L’intérêt est tel qu’une forme de « shadow AI » s’est créée. « Par curiosité, la plupart des juristes ont essayé ChatGPT ou un équivalent dans un contexte professionnel pour rédiger un document ou le synthétiser, en contradiction avec les consignes de sécurité internes », note Grégoire Miot. Un comble pour des professionnels du droit ! À la DSI de leur proposer une alternative avec, pour commencer, la mise à disposition d’un ChatGPT privatif et sécurisé.
L’IA, à la fois menace et opportunité
Selon l’édition 2023 de l’enquête Avocats et juristes face au futur de Wolters Kluwer, la plupart des professionnels du droit reconnaissent les bénéfices de la technologie pour optimiser leurs processus et accroître leur productivité. La quasi-totalité des sondés (87 %) estime qu’elle a amélioré leur travail au quotidien, même si 46 % d’entre eux seulement estiment exploiter pleinement les outils numériques à leur disposition.

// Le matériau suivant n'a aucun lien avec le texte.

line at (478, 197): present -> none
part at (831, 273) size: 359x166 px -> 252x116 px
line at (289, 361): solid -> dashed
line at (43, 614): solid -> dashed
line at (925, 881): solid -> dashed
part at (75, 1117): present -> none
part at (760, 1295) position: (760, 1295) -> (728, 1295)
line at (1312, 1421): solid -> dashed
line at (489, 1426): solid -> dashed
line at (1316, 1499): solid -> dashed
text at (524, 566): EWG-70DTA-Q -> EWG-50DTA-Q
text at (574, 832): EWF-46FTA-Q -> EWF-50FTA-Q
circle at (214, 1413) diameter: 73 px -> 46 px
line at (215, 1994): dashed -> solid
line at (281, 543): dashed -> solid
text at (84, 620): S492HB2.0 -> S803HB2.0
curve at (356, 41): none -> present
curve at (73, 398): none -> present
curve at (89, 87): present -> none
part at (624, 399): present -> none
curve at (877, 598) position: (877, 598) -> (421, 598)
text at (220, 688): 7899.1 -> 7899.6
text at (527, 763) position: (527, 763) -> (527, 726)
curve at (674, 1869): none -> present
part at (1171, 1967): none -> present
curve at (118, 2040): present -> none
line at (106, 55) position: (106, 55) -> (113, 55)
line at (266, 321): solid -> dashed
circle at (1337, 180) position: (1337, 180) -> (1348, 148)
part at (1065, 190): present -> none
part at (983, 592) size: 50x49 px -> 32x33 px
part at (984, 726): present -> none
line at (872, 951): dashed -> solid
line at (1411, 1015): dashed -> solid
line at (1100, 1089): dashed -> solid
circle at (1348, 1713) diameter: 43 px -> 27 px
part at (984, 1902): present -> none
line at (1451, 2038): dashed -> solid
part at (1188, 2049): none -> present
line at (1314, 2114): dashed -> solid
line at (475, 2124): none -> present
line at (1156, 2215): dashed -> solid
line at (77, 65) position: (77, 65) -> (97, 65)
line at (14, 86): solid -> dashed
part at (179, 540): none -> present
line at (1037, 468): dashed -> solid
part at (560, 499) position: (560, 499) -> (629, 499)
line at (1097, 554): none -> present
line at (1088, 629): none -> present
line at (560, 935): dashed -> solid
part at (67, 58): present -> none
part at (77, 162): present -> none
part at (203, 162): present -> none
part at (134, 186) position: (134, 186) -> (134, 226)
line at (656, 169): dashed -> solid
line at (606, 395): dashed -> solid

L’accueil à l’égard de l’intelligence artificielle est plus réservé. Un quart des juristes la considère comme une menace, et la même proportion comme une opportunité et une menace. Pour autant, près des trois quarts des professionnels du droit (73 %) indiquent qu’ils vont intégrer l’IA générative dans leur quotidien professionnel au cours des douze prochains mois.
Les sondés estiment que l’IA peut contribuer à automatiser certaines tâches chronophages, comme rédiger des contrats et réviser des documents, ou à analyser un grand volume de données. « Les limites de cette technologie, comme l’absence d’autorité, l’incohérence, le manque d’explicabilité et les biais potentiels, constituent le revers de la médaille », tempère l’enquête.